I see from the papers that the Sacro Monte is not the only place of which there are two. If you see what I mean. Apparently a town in New Jersey has just changed its name from South Belmar to Lake Como. Seems they wanted to make sure people did not confuse them with common-or-garden Belmar. Not much of a possibility of any further confusion, I would say.

On the subject of nomenclature, I read an interesting item the other day about Italian last names (or cognomi as they are called around here.) I don’t know if you have noticed but there are lots of family names that have to do with numbers. Apparently, the most common is Quaranta, followed by Cinque, Sette, Trenta, Cento, Tredici, Venticinque, Venti, Cinquanta and Quarantotto. It is also possible to find quite a few people called Quattro, Dieci, Dodici, Sedici, Ventisette, Trentanove, and Mille. When it comes to Sei, Otto, Nove, Quattordici, Dicotto, Diciannove, Ventiquattro, Ventisei, Ventotto, and Ventinove, however, there are not that many of them. If you have an Italian last name and want to check out how many more of them there are, click here, then click on “servizi e curiosita” and then “contacognomi”. Even if you do not have a name you are interested in finding out about, look at the fun facts the Italian phone company has assembled for you. That Italy is a “noble” country is explained by the fact that there are dozens of people called “Nobile” or “Nobili”, as well as “Re”, “Conte”, “Barone”, and so forth. When you have finished with that section, click on “facciamo nomi e cognomi” which would translate roughly as “naming names”. Here you will find the longest Italian last name consists of 18 letters, and is Tschurtschenthaler. There are three with 17 (Pasquadibisceglie, Di Francescantonio, and Stampachiacchiere), another three with 15 (Monterubbianesi, Mastrofrancesco, Mastroberardino), and four with 14 (Abbracciavento, Castrogiovanni, Canavacciuolo, and Colafranceschi). At the other extreme, the shortest Italian last names have two letters, and are: Bo, Pe, Mo, Po, Re, Wu, My, Hu – the latter three providing evidence – if any was needed – that Italy is well on its way to becoming a multi-cultural society.




A
nother example of mixing cultures – Mantua will be providing a home for an outpost of the Hermitage Museum in Saint Petersburg. As well as being the venue for a major exhibition from the Hermitage collection every two years, the center will offer information on all the Italian works held in the museum to scholars and researchers.

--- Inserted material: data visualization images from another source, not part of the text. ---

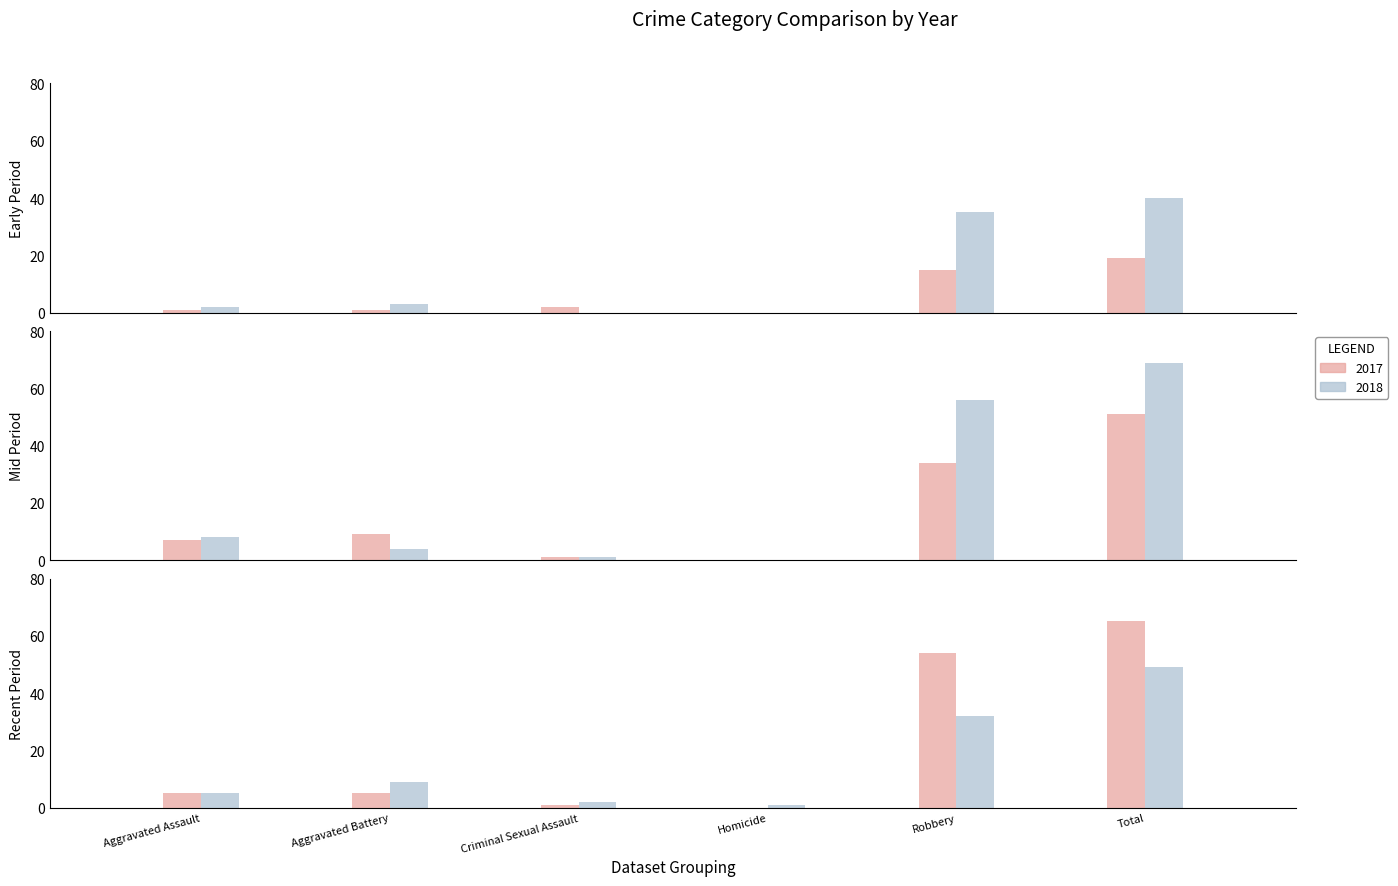

What is the label of the 6th bar from the left?

Total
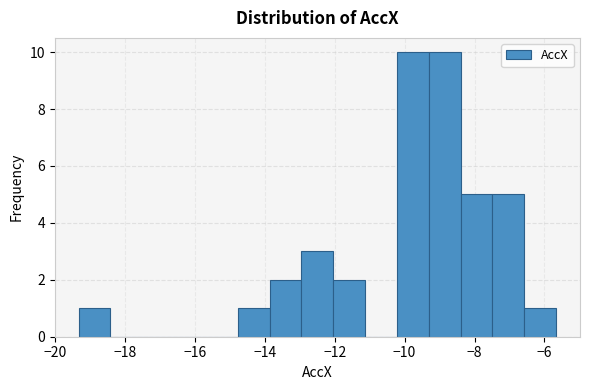

Reading left to right, list every bar in this chart as the range it spans on the x-axis followed by its height. Neither the bar edges nor the heights are printed on the chart, so give them approximately, as read against the axes.

-19.4 to -18.4: 1
-18.4 to -17.6: 0
-17.6 to -16.6: 0
-16.6 to -15.6: 0
-15.6 to -14.8: 0
-14.8 to -13.8: 1
-13.8 to -13.0: 2
-13.0 to -12.0: 3
-12.0 to -11.2: 2
-11.2 to -10.2: 0
-10.2 to -9.4: 10
-9.4 to -8.4: 10
-8.4 to -7.4: 5
-7.4 to -6.6: 5
-6.6 to -5.6: 1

I don’t know if you saw the news about the chapel at the Bargello in Florence re-pening after extensive restoration work. The chapel contains some outstanding frescoes, including a portrait of Dante. This fact is documented in the first chapter of the Lives of the Artists by Giorgio Vasari, who states that the work was executed by Giotto. Modern-day scholars are not unanimous on that, even if it is true that the artist was in Florence at that time, overseeing the construction of the campanile of the Duomo, and the chapels at Santa Croce. If you’d like to visit while you’re in town, click here.

And now I really do have to go. I have lots to get organized before I take off on the night of January 5. I need to polish up my broomstick, and get out my pointy black hat, along with my travelling cloak – rigorosamente nero – and then I have to get those stocking-fillers. Quick, what’s the Italian for “She’s making a list/checking it twice/she’s gonna find out/who’s naughty or nice/La Befana’s coming to town”?